── Aangeleverde tekst

Etaamb.openjustice.be
Besluit Van De Vlaamse Regering van 03 mei 2002
gepubliceerd op 17 juli 2002

Besluit van de Vlaamse regering tot vaststelling van de voorwaarden en modaliteiten van erkenning en subsidiëring van organisaties inzake aangepaste vrijetijdsbesteding voor personen met een handicap

bron
ministerie van de vlaamse gemeenschap
numac
2002035864
pub.
17/07/2002
prom.
03/05/2002
ELI
eli/besluit/2002/05/03/2002035864/staatsblad
staatsblad
https://www.ejustice.just.fgov.be/cgi/article_body(...)

────
── Geëxtraheerde gegevens

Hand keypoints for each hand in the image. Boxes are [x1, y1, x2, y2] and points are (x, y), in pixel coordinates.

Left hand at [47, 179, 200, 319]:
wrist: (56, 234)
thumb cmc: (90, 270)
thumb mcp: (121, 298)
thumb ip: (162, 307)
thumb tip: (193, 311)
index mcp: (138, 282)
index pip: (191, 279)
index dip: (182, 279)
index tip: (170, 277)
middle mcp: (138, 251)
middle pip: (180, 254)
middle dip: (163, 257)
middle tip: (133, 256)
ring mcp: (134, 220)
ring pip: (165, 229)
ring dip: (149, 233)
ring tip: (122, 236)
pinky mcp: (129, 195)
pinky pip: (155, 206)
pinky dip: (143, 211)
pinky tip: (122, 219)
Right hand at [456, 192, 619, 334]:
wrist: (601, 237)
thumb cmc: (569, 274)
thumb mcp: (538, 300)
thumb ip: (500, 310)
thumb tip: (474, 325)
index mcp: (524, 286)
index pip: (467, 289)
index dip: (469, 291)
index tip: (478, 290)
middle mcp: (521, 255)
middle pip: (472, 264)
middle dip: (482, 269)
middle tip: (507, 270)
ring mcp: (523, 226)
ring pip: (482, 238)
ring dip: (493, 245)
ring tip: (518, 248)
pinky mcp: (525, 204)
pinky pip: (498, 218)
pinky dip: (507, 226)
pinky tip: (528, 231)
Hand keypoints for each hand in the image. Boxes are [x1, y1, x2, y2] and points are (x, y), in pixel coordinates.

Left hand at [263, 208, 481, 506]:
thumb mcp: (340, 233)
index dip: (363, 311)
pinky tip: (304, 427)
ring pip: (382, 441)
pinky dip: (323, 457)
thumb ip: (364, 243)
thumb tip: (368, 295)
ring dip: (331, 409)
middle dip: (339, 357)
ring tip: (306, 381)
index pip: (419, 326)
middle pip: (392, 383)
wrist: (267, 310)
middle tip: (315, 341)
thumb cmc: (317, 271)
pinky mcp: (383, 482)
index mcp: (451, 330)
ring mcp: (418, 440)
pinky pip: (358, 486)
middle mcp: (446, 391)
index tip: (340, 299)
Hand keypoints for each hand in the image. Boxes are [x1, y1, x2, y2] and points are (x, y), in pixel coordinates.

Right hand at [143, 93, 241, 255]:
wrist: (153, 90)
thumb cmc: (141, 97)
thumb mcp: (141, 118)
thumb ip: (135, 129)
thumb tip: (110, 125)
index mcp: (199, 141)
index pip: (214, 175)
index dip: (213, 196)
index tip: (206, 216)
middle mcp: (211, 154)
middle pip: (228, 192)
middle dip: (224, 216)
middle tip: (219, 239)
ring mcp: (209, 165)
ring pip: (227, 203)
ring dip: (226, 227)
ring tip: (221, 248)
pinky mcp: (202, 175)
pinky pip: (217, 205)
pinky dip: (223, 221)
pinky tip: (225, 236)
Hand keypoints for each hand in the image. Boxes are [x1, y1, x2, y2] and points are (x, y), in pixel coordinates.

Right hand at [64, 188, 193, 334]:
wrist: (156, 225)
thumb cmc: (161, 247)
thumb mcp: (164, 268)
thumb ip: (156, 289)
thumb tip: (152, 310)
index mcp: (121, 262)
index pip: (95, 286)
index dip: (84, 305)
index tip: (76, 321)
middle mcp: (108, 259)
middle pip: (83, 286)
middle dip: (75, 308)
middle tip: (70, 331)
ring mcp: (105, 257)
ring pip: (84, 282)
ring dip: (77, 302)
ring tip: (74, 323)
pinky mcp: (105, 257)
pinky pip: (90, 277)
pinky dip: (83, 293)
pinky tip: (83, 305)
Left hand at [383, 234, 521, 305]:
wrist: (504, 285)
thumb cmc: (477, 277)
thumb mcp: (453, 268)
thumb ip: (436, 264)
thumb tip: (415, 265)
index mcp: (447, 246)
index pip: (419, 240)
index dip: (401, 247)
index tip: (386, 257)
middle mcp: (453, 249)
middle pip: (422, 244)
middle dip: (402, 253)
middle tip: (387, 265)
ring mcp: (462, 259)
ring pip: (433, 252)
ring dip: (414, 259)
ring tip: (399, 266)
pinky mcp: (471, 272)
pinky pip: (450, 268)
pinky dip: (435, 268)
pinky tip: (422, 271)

────

• _Opdracht A_: Noem alle veldnamen uit de metagegevens van de aangeleverde tekst, zoals die in de tekst staan.
• _Opdracht B_: Welk numac-nummer vermeldt de aangeleverde tekst voor het besluit?
• _Opdracht C_: Geef uit de aangeleverde tekst letterlijk het deel weer van "Besluit van de Vlaamse regering tot" tot en met "https://www.ejustice.just.fgov.be/cgi/article_body(...)".
Het materiaal staat los van de aangeleverde tekst.

• _Uitvoer A_: bron, numac, pub., prom., ELI, staatsblad

• _Uitvoer B_: 2002035864

• _Uitvoer C_:
Besluit van de Vlaamse regering tot vaststelling van de voorwaarden en modaliteiten van erkenning en subsidiëring van organisaties inzake aangepaste vrijetijdsbesteding voor personen met een handicap

bron
ministerie van de vlaamse gemeenschap
numac
2002035864
pub.
17/07/2002
prom.
03/05/2002
ELI
eli/besluit/2002/05/03/2002035864/staatsblad
staatsblad
https://www.ejustice.just.fgov.be/cgi/article_body(...)